How well would society tolerate a celebrity chef who showed a similar reaction, if food-borne illnesses at his restaurant were traced to improper food handling procedures?

Regular readers of this column are aware that I am no fan of the FDA. Sadly enough, the agency’s posture in this affair confirms my assessment, despite a host of relevant journal articles and adverse event reports dating back nearly 30 years—for these and similar scopes. According to William Maisel, MD, MPH, Chief Scientist and Deputy Center Director for Science at FDA’s Center for Devices and Radiological Health (CDRH): FDA did not recognize the potential problems with contamination with the scopes until September 2013, when officials were contacted by the Centers for Disease Control and Prevention with information about infections. Right, Bill.

But, it gets worse.

UCLA and other affected hospitals have turned to true sterilization of the duodeonoscopes with ethylene oxide (EtO). UCLA has been cooperating with Olympus, the scope manufacturer, who endorses the use of EtO in its reprocessing manual for the scopes in question.
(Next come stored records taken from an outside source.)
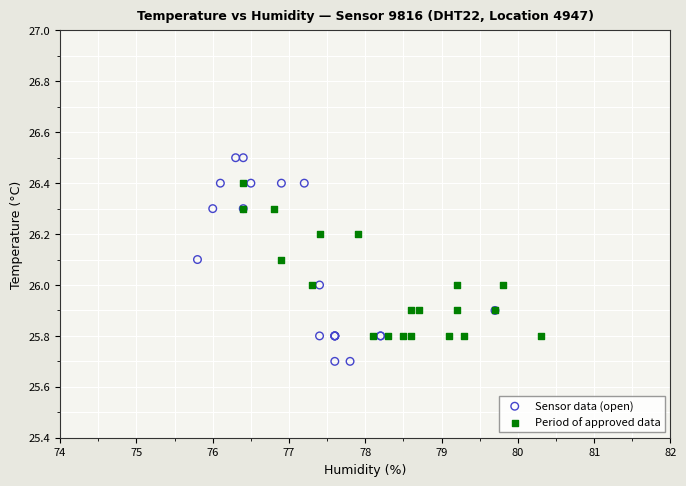

Which series contains the highest Y value?

Sensor data (open)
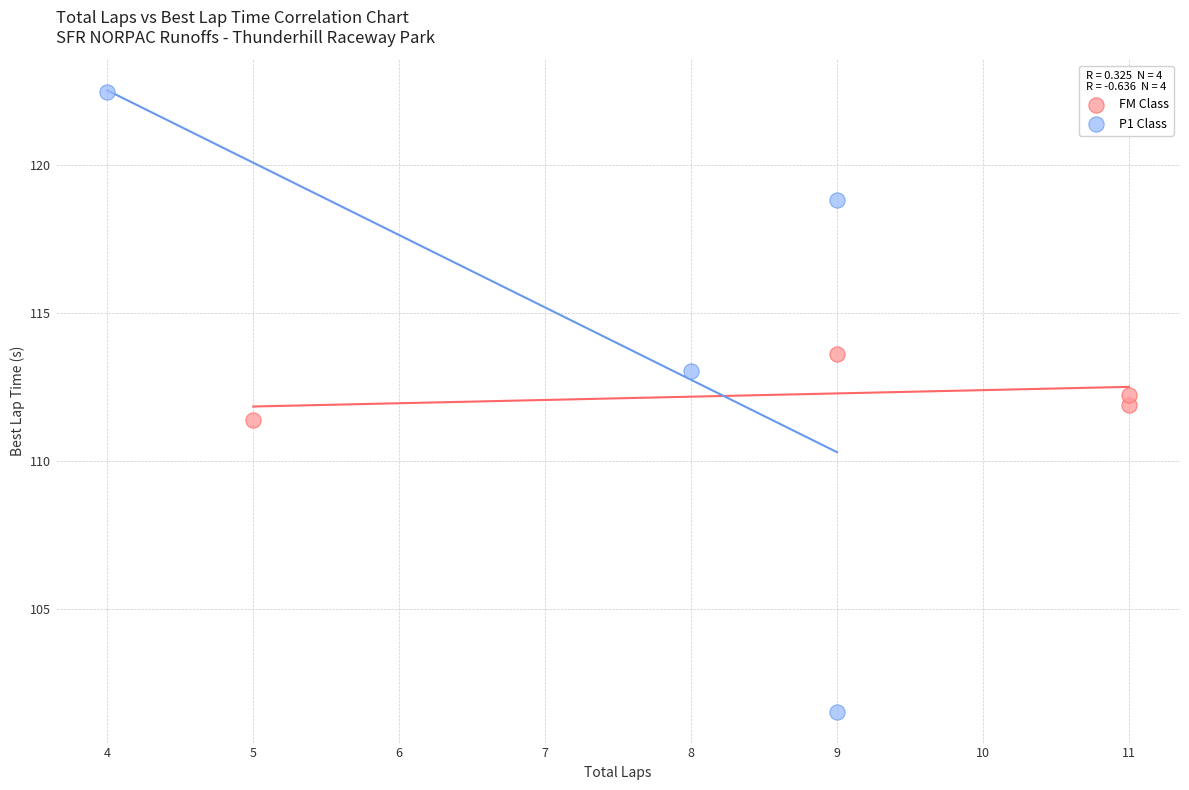

Which series contains the highest Y value?

P1 Class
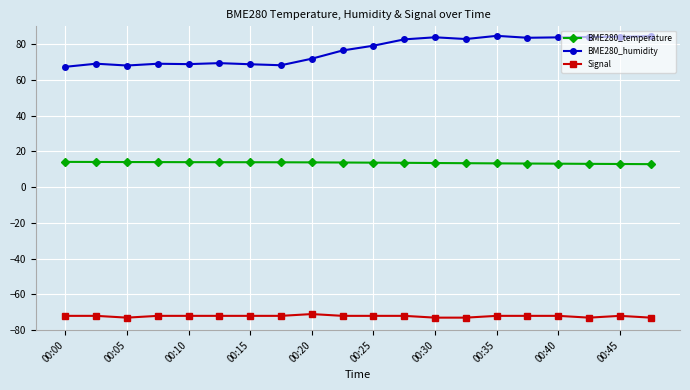

How many distinct data groups are displayed?

3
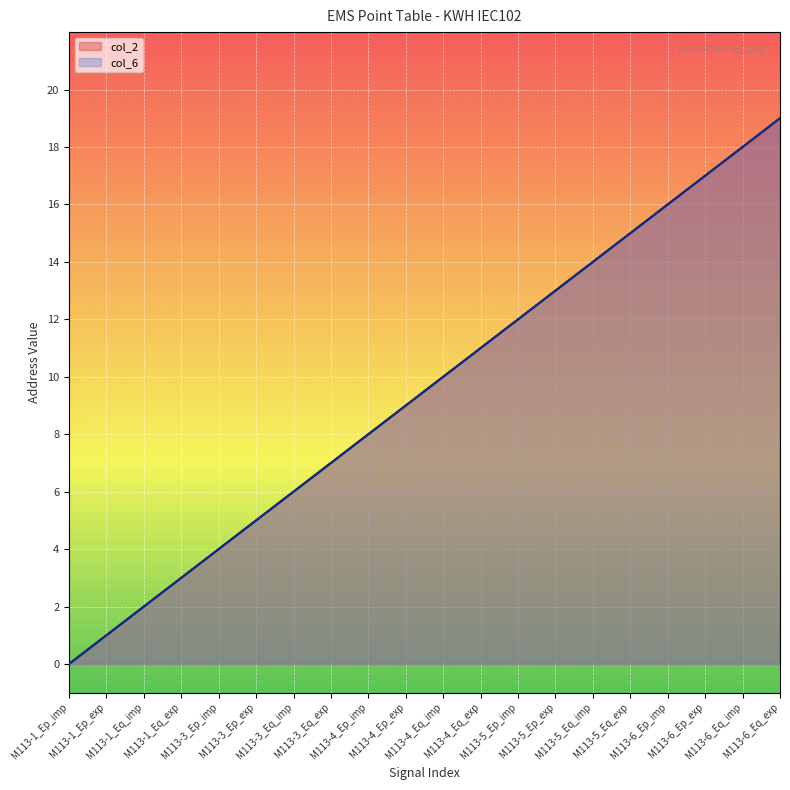

What is the label of the 18th point from the left?

M113-6_Ep_exp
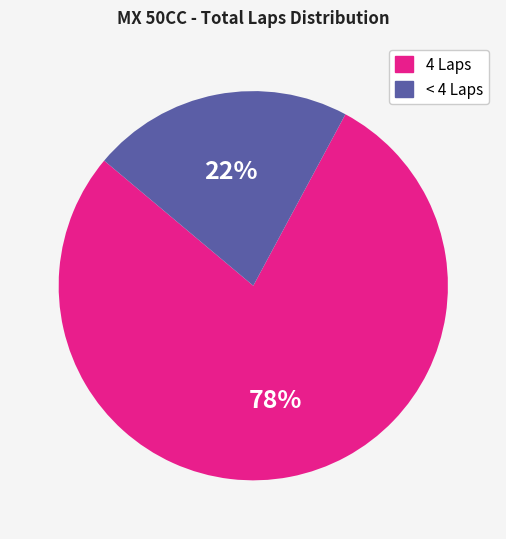

Is there any slice that represents more than half of the pie?

Yes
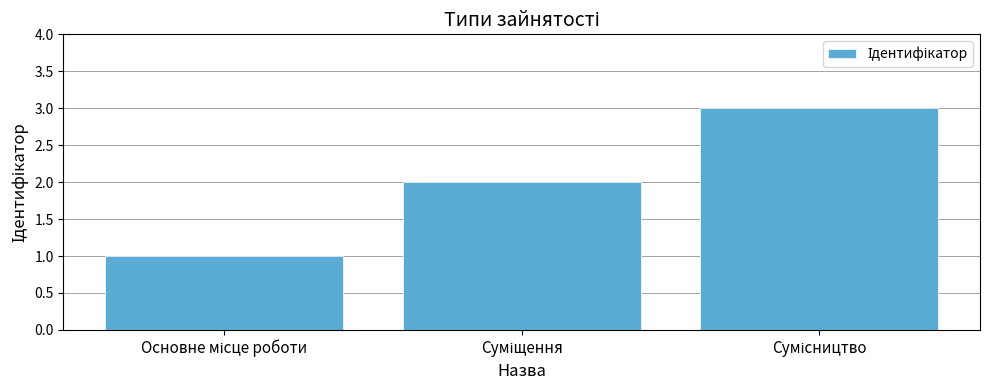

What is the minimum value shown in the chart?

1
Experts in EtO sterilization tell me that pre-cleaning of the scope would have to be woefully inadequate to allow bacterial contamination to survive the process.
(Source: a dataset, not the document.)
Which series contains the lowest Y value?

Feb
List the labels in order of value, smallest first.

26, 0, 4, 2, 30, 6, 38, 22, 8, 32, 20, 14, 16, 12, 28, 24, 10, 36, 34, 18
In a safety communication entitled Design of ERCP Duodenoscopes May Impede Effective Cleaning issued by FDA on February 19, 2015, it is stated in bold letters to “Follow closely all manufacturer instructions for cleaning and processing.” Fair enough.
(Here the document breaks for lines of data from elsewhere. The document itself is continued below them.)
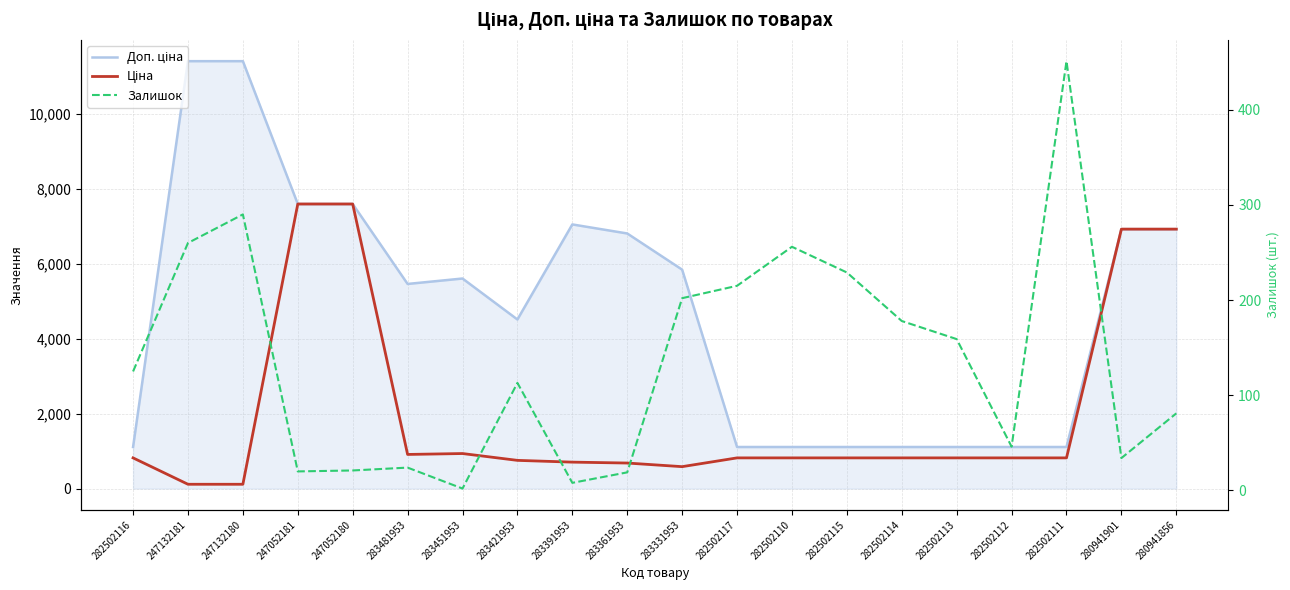

Which series changed the most between 280941901 and 280941856?

Залишок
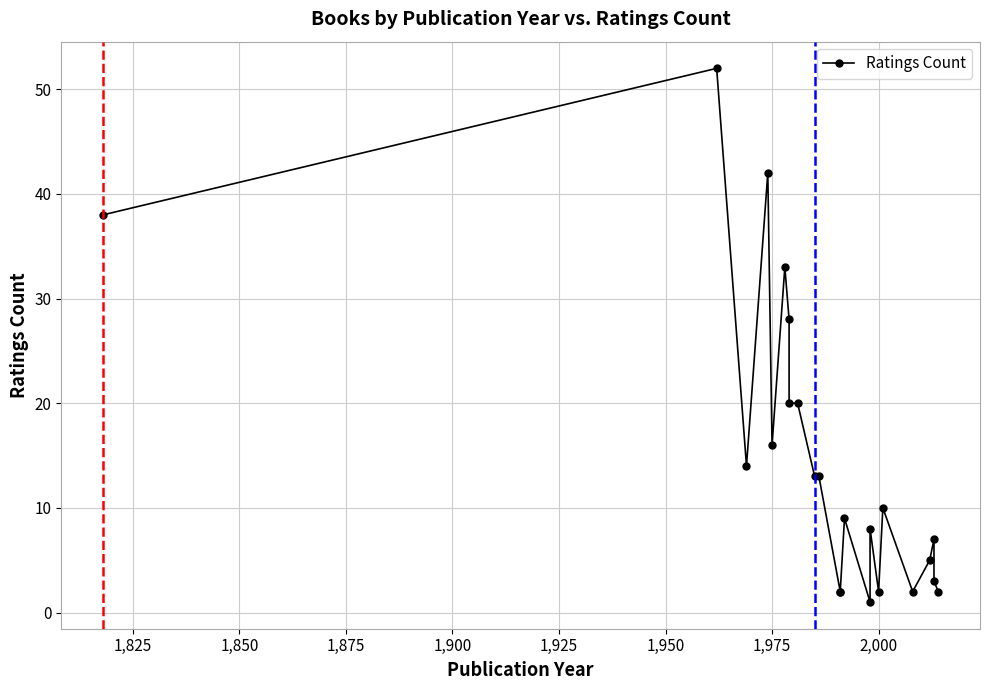

True or false: there are more than 0 points higher than both neighbors.

True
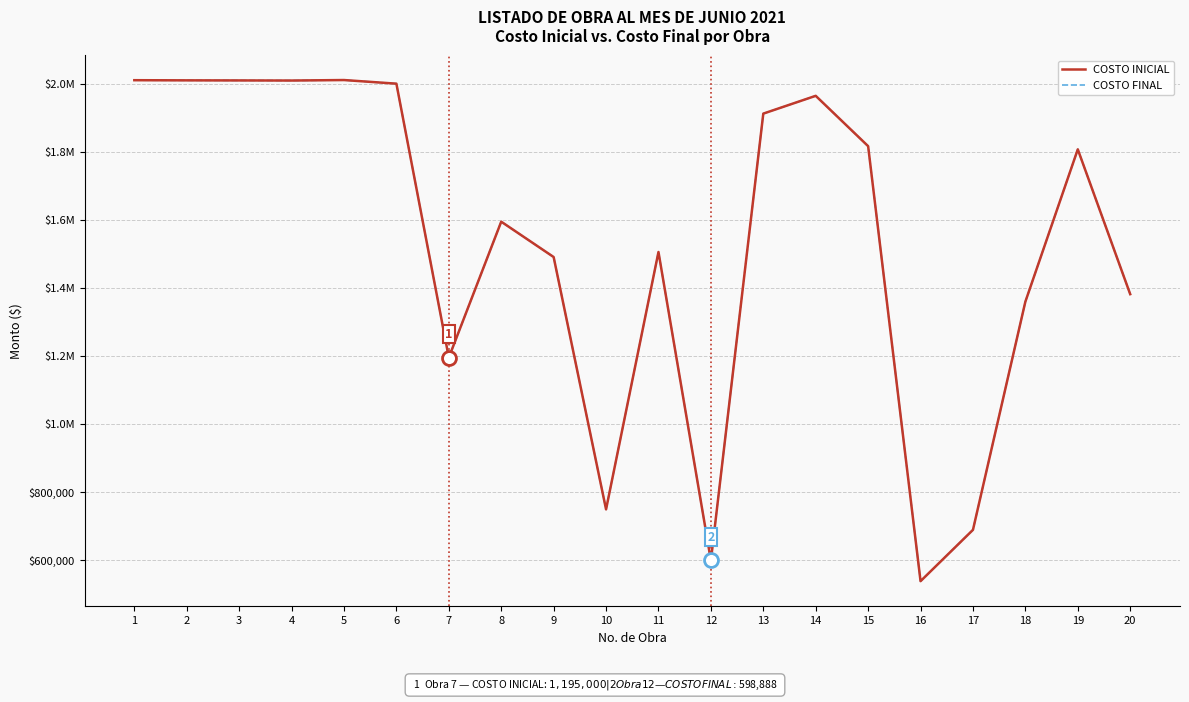

At which category does COSTO INICIAL reach its first local valley?

4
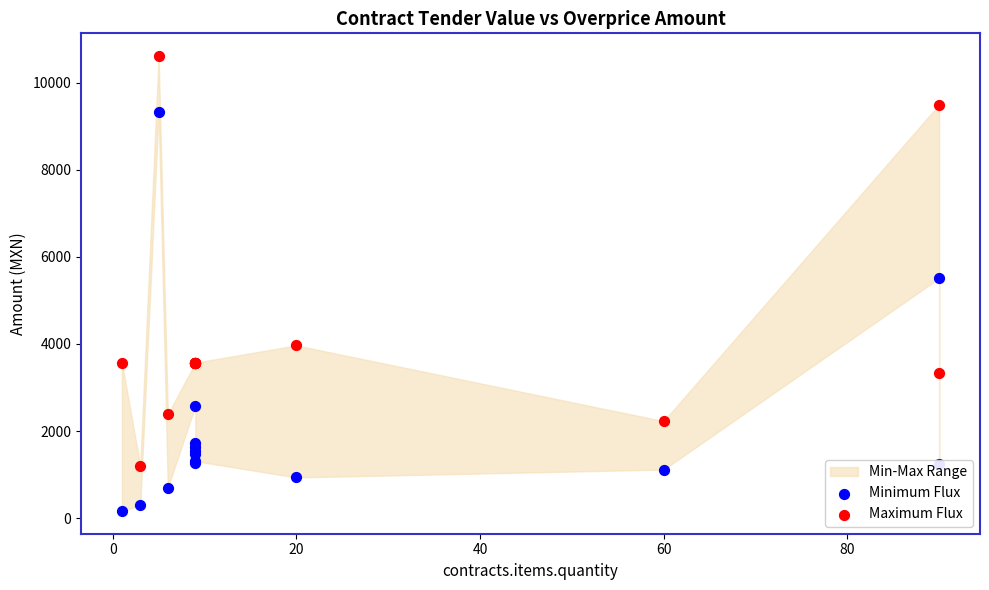

Which series reaches the minimum Y coordinate?

Minimum Flux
Then why is Maisel quoted in the LA Times on February 23rd as being against the use of EtO? Although gas treatment “has helped in some cases where there have been outbreaks,” Maisel said, “there can be ethylene oxide residual levels on the products that can be harmful to patients.” An additional problem, he said, is that using gas “can damage the scopes themselves. And so we are not, at this time, recommending routine ethylene oxide sterilization.”

These statements are so outrageously stupid as to beggar belief. Residual levels of EtO are removed during the FDA-required aeration process, and if the gas damages the scopes, why would Olympus be recommending it?

Insiders have given me all sorts of reasons why Maisel said what he did. Regardless, the long-troubled CDRH shows no signs of improvement. On the bright side, Rep. Ted Lieu (D-CA) called on Congress to investigate what the FDA and device makers are doing to protect patients from the spread of deadly bacteria. “For the life of me, I don’t understand why the FDA didn’t issue this advice until now,” he said. “I want to know what the FDA knew and when did they know it.”

Don’t we all, Congressman, don’t we all.